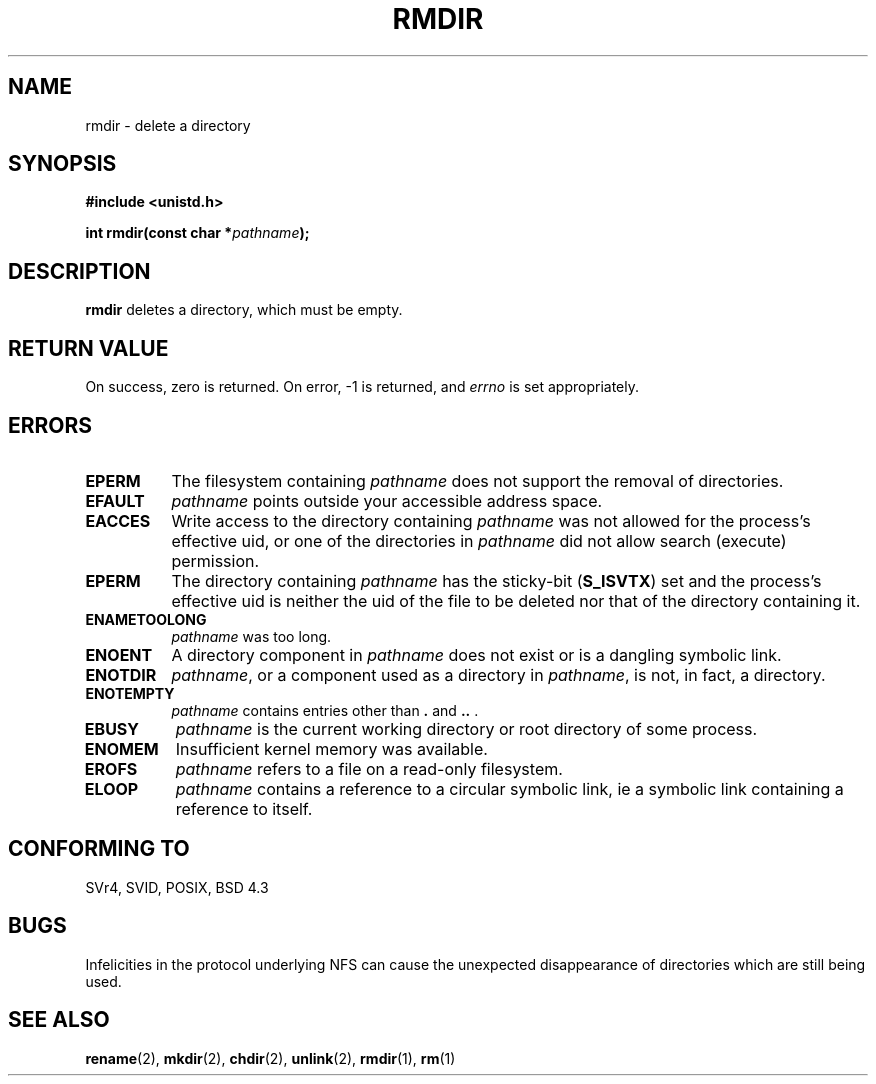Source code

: .\" Hey Emacs! This file is -*- nroff -*- source.
.\"
.\" This manpage is Copyright (C) 1992 Drew Eckhardt;
.\"                               1993 Michael Haardt, Ian Jackson.
.\"
.\" Permission is granted to make and distribute verbatim copies of this
.\" manual provided the copyright notice and this permission notice are
.\" preserved on all copies.
.\"
.\" Permission is granted to copy and distribute modified versions of this
.\" manual under the conditions for verbatim copying, provided that the
.\" entire resulting derived work is distributed under the terms of a
.\" permission notice identical to this one
.\" 
.\" Since the Linux kernel and libraries are constantly changing, this
.\" manual page may be incorrect or out-of-date.  The author(s) assume no
.\" responsibility for errors or omissions, or for damages resulting from
.\" the use of the information contained herein.  The author(s) may not
.\" have taken the same level of care in the production of this manual,
.\" which is licensed free of charge, as they might when working
.\" professionally.
.\" 
.\" Formatted or processed versions of this manual, if unaccompanied by
.\" the source, must acknowledge the copyright and authors of this work.
.\"
.\" Modified Sat Jul 24 00:39:47 1993 by Rik Faith <faith@cs.unc.edu>
.\" Modified Fri Jan 31 16:49:53 1997 by Eric S. Raymond <esr@thyrsus.com>
.\"
.TH RMDIR 2 "24 July 1993" "Linux 0.99.7" "Linux Programmer's Manual"
.SH NAME
rmdir \- delete a directory
.SH SYNOPSIS
.B #include <unistd.h>
.sp
.BI "int rmdir(const char *" pathname );
.SH DESCRIPTION
.B rmdir
deletes a directory, which must be empty.
.SH "RETURN VALUE"
On success, zero is returned.  On error, \-1 is returned, and
.I errno
is set appropriately.
.SH ERRORS
.TP 0.8i
.B EPERM
The filesystem containing
.IR pathname
does not support the removal of directories.
.TP
.B EFAULT
.IR pathname " points outside your accessible address space."
.TP
.B EACCES
Write access to the directory containing
.I pathname
was not allowed for the process's effective uid, or one of the
directories in
.IR pathname
did not allow search (execute) permission.
.TP
.B EPERM
The directory containing
.I pathname
has the sticky-bit
.RB ( S_ISVTX )
set and the process's effective uid is neither the uid of the file to
be deleted nor that of the directory containing it.
.TP
.B ENAMETOOLONG
.IR pathname " was too long."
.TP
.B ENOENT
A directory component in
.I pathname
does not exist or is a dangling symbolic link.
.TP
.B ENOTDIR
.IR pathname ,
or a component used as a directory in
.IR pathname ,
is not, in fact, a directory.
.TP
.B ENOTEMPTY
.I pathname
contains entries other than
.BR . " and " .. " ."
.TP
.B EBUSY
.I pathname
is the current working directory or root directory of some process.
.TP
.B ENOMEM
Insufficient kernel memory was available.
.TP
.B EROFS
.I pathname
refers to a file on a read-only filesystem.
.TP
.B ELOOP
.I pathname
contains a reference to a circular symbolic link, ie a symbolic link
containing a reference to itself.
.SH "CONFORMING TO"
SVr4, SVID, POSIX, BSD 4.3
.SH BUGS
Infelicities in the protocol underlying NFS can cause the unexpected
disappearance of directories which are still being used.
.SH "SEE ALSO"
.BR rename "(2), " mkdir "(2), " chdir "(2), " unlink (2),
.BR rmdir "(1), " rm (1)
----------
* WHAT YOU SHOULD DO *
Only the text of the records above is to be reproduced, exactly as given; the pictures are dropped.

* RESULT OF THIS TASK *
Source code

: .\" Hey Emacs! This file is -*- nroff -*- source.
.\"
.\" This manpage is Copyright (C) 1992 Drew Eckhardt;
.\"                               1993 Michael Haardt, Ian Jackson.
.\"
.\" Permission is granted to make and distribute verbatim copies of this
.\" manual provided the copyright notice and this permission notice are
.\" preserved on all copies.
.\"
.\" Permission is granted to copy and distribute modified versions of this
.\" manual under the conditions for verbatim copying, provided that the
.\" entire resulting derived work is distributed under the terms of a
.\" permission notice identical to this one
.\" 
.\" Since the Linux kernel and libraries are constantly changing, this
.\" manual page may be incorrect or out-of-date.  The author(s) assume no
.\" responsibility for errors or omissions, or for damages resulting from
.\" the use of the information contained herein.  The author(s) may not
.\" have taken the same level of care in the production of this manual,
.\" which is licensed free of charge, as they might when working
.\" professionally.
.\" 
.\" Formatted or processed versions of this manual, if unaccompanied by
.\" the source, must acknowledge the copyright and authors of this work.
.\"
.\" Modified Sat Jul 24 00:39:47 1993 by Rik Faith <faith@cs.unc.edu>
.\" Modified Fri Jan 31 16:49:53 1997 by Eric S. Raymond <esr@thyrsus.com>
.\"
.TH RMDIR 2 "24 July 1993" "Linux 0.99.7" "Linux Programmer's Manual"
.SH NAME
rmdir \- delete a directory
.SH SYNOPSIS
.B #include <unistd.h>
.sp
.BI "int rmdir(const char *" pathname );
.SH DESCRIPTION
.B rmdir
deletes a directory, which must be empty.
.SH "RETURN VALUE"
On success, zero is returned.  On error, \-1 is returned, and
.I errno
is set appropriately.
.SH ERRORS
.TP 0.8i
.B EPERM
The filesystem containing
.IR pathname
does not support the removal of directories.
.TP
.B EFAULT
.IR pathname " points outside your accessible address space."
.TP
.B EACCES
Write access to the directory containing
.I pathname
was not allowed for the process's effective uid, or one of the
directories in
.IR pathname
did not allow search (execute) permission.
.TP
.B EPERM
The directory containing
.I pathname
has the sticky-bit
.RB ( S_ISVTX )
set and the process's effective uid is neither the uid of the file to
be deleted nor that of the directory containing it.
.TP
.B ENAMETOOLONG
.IR pathname " was too long."
.TP
.B ENOENT
A directory component in
.I pathname
does not exist or is a dangling symbolic link.
.TP
.B ENOTDIR
.IR pathname ,
or a component used as a directory in
.IR pathname ,
is not, in fact, a directory.
.TP
.B ENOTEMPTY
.I pathname
contains entries other than
.BR . " and " .. " ."
.TP
.B EBUSY
.I pathname
is the current working directory or root directory of some process.
.TP
.B ENOMEM
Insufficient kernel memory was available.
.TP
.B EROFS
.I pathname
refers to a file on a read-only filesystem.
.TP
.B ELOOP
.I pathname
contains a reference to a circular symbolic link, ie a symbolic link
containing a reference to itself.
.SH "CONFORMING TO"
SVr4, SVID, POSIX, BSD 4.3
.SH BUGS
Infelicities in the protocol underlying NFS can cause the unexpected
disappearance of directories which are still being used.
.SH "SEE ALSO"
.BR rename "(2), " mkdir "(2), " chdir "(2), " unlink (2),
.BR rmdir "(1), " rm (1)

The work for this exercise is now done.